At the Radiological Society of North America (RSNA) annual meeting in late 2018, GE Healthcare launched a series of new medical applications and intelligent medical devices based on the Edison platform. GE Healthcare has already provided auxiliary support for more than 200 medical imaging applications worldwide through the Edison platform.


A Collaborative Achievement of GE Healthcare, the University of California, and St. Luke’s University


The approval of this AI-powered pneumothorax diagnostic product marks a milestone in the collaboration between GE Healthcare and the University of California, San Francisco (UCSF). In late 2016, GE (before GE Healthcare became an independent entity) entered into a partnership with UCSF to jointly create a library of deep learning algorithms aimed at improving diagnostic workflows for users of GE’s imaging equipment and cloud platforms.


GE’s direct partner is the Center for Digital Health Innovation, affiliated with the University of California, San Francisco (UCSF). At the time, Dr.
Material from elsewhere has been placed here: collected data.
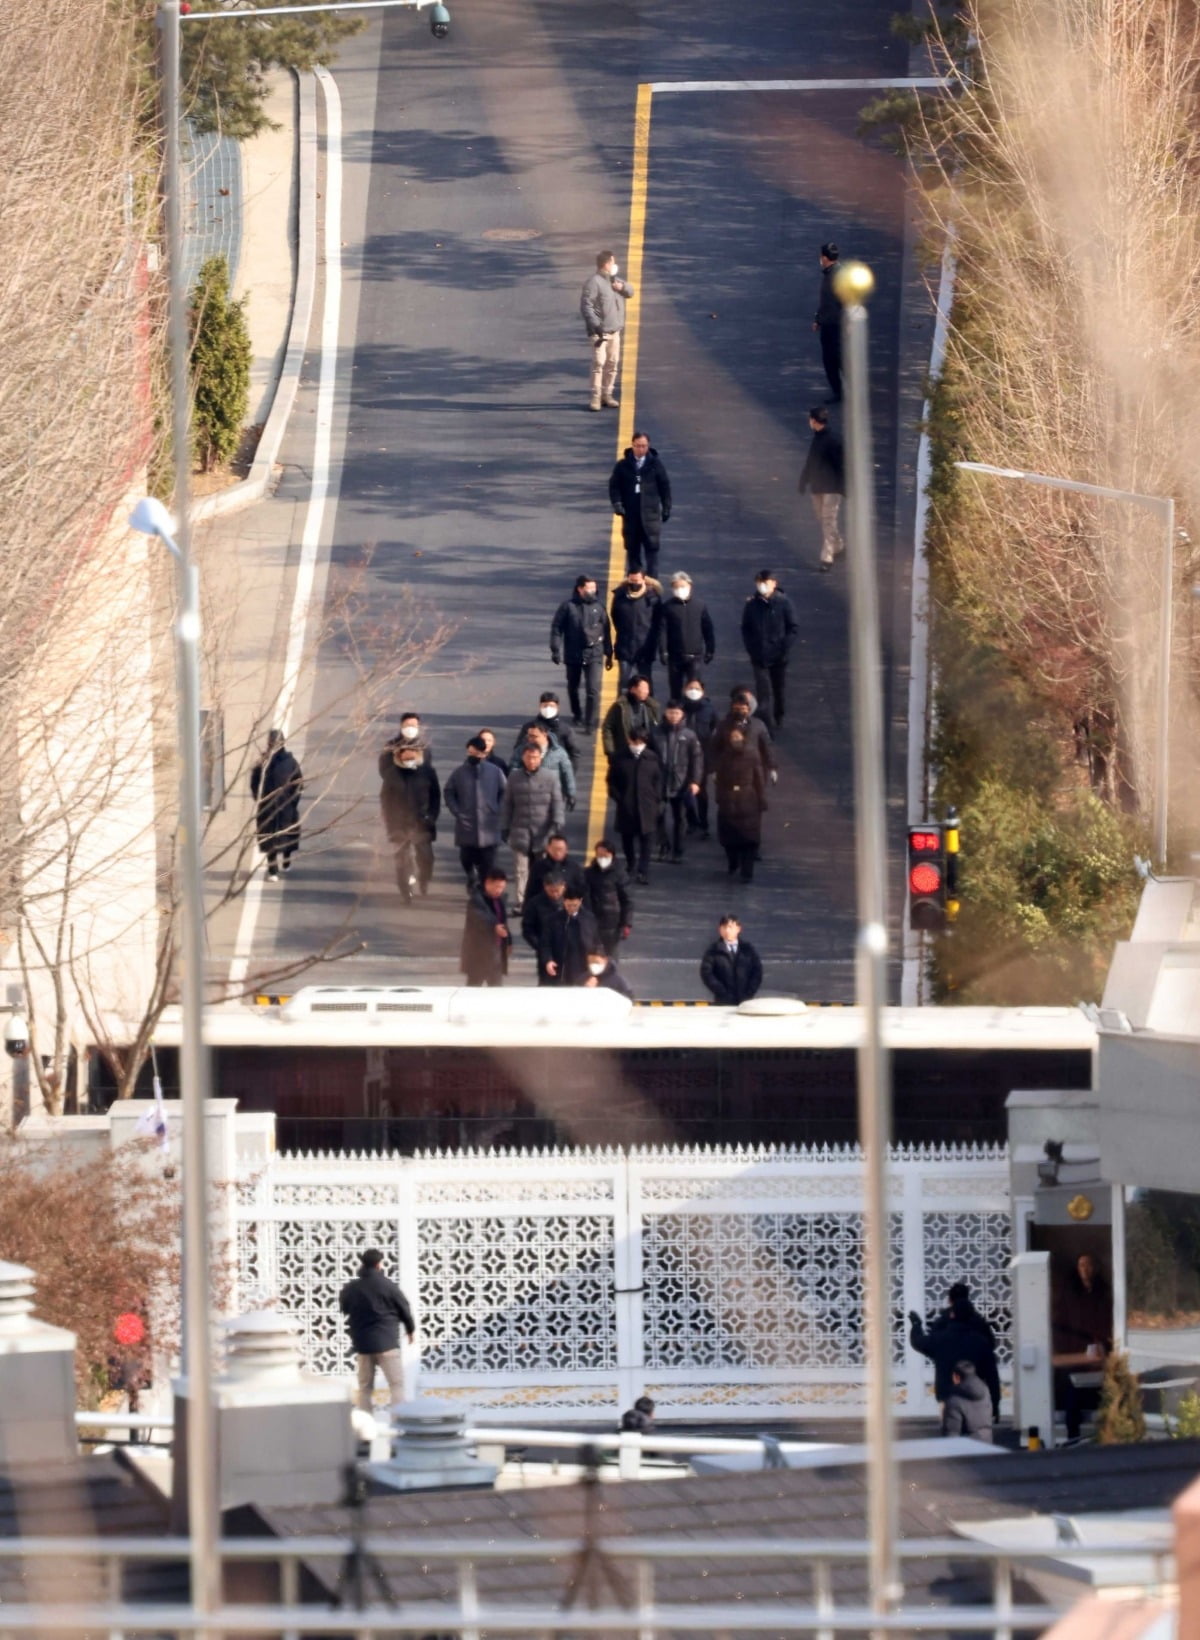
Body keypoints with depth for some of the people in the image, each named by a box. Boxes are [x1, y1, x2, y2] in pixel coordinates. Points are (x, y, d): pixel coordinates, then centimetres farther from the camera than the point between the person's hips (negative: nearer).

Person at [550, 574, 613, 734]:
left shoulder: (598, 607, 0)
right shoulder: (568, 607, -6)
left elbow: (606, 631, 8)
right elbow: (556, 628, -4)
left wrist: (608, 653, 10)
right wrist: (556, 650, -9)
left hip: (594, 655, 0)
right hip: (573, 654, 0)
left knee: (593, 690, -12)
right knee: (573, 688, 17)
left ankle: (590, 722, -9)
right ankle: (577, 715, 39)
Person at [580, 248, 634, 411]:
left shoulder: (615, 280, 13)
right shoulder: (593, 282, -13)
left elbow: (630, 292, 23)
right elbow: (586, 306, -18)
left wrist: (623, 287, -2)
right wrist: (596, 325, -25)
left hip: (614, 331, 8)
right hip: (600, 332, -8)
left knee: (612, 363, 11)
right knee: (599, 363, -12)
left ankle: (607, 394, 21)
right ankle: (595, 397, -11)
Michael Blum of UCSF stated that the key aspect of this collaboration lies in further integrating deep learning algorithms into the analysis of clinical data and medical imaging, thereby enabling clinicians to obtain accurate patient information in the shortest possible time. Moreover, in press releases at the time, GE researchers cited pneumothorax as a representative example when introducing their AI technology.
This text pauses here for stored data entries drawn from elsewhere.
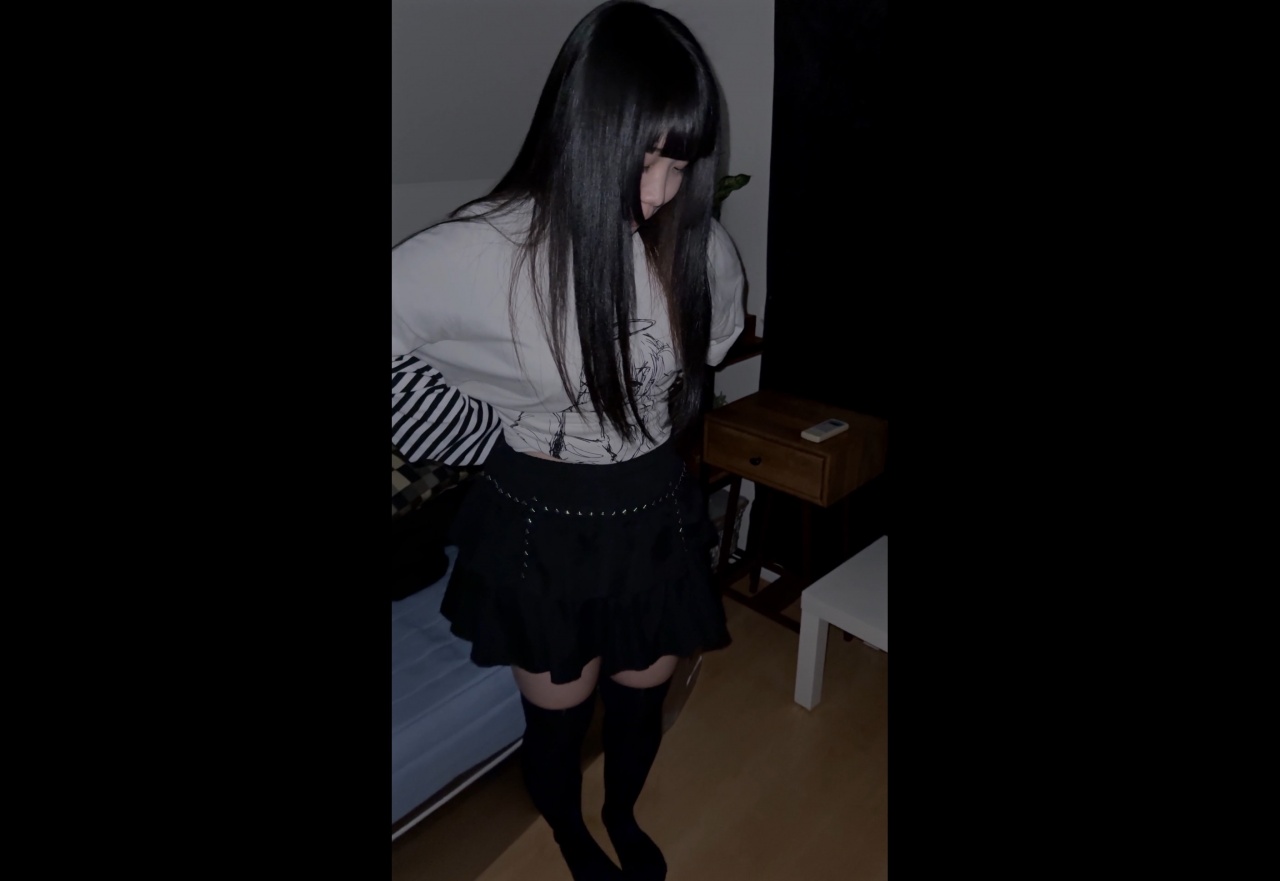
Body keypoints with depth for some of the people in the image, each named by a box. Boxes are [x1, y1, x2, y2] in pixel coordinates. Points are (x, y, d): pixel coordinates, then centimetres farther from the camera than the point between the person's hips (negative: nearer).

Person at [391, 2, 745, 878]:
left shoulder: (700, 246, -11)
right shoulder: (479, 254, -23)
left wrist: (656, 425, 7)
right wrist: (490, 434, -11)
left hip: (656, 510, 4)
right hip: (541, 521, -3)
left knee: (643, 691, 23)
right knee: (560, 711, 18)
Dr. Rachael Callcut, Associate Professor of Surgery at the University of California, San Francisco (UCSF), is a surgeon in the UCSF Department of Health and Director of Data Science at the Center for Digital Health Innovation. She collaborated with GE to develop the Critical Care Suite. “The time spent processing and interpreting images when patients undergo X-ray examinations can affect final outcomes. AI provides us with opportunities to accelerate diagnosis and transform patient care, ultimately saving lives and improving prognoses,” said Dr. Rachael Callcut.


In GE Healthcare’s press release, in addition to UCSF, several partner institutions were mentioned: St. Luke’s University, Humber River Hospital, and Mahajan Imaging from India.


St. Luke’s University has long awaited the announcement of these results. In an interview three months ago, they mentioned that over the past year, Dr. Karl Yaeger, a radiologist at St. Luke’s University Health Network (SLUHN), and his colleagues collaborated with an international research team from GE Healthcare to develop the industry’s first X-ray system with embedded AI algorithms. This technology is designed to alert clinical teams to signs of pneumothorax.


During the development of this artificial intelligence product, Dr. Yaeger and his team at SLUHN reviewed hundreds of chest X-rays depicting pneumothoraces of varying sizes and severities. They then employed deep learning software algorithms to process these images and assess their accuracy.


“The purpose of this artificial intelligence product is to improve the detection rate and accuracy of these potentially lethal indicators during the diagnostic process, enabling patients to receive early treatment,” said Dr. Yaeger. “Ultimately, this study aims to focus on improving patient care and saving lives.”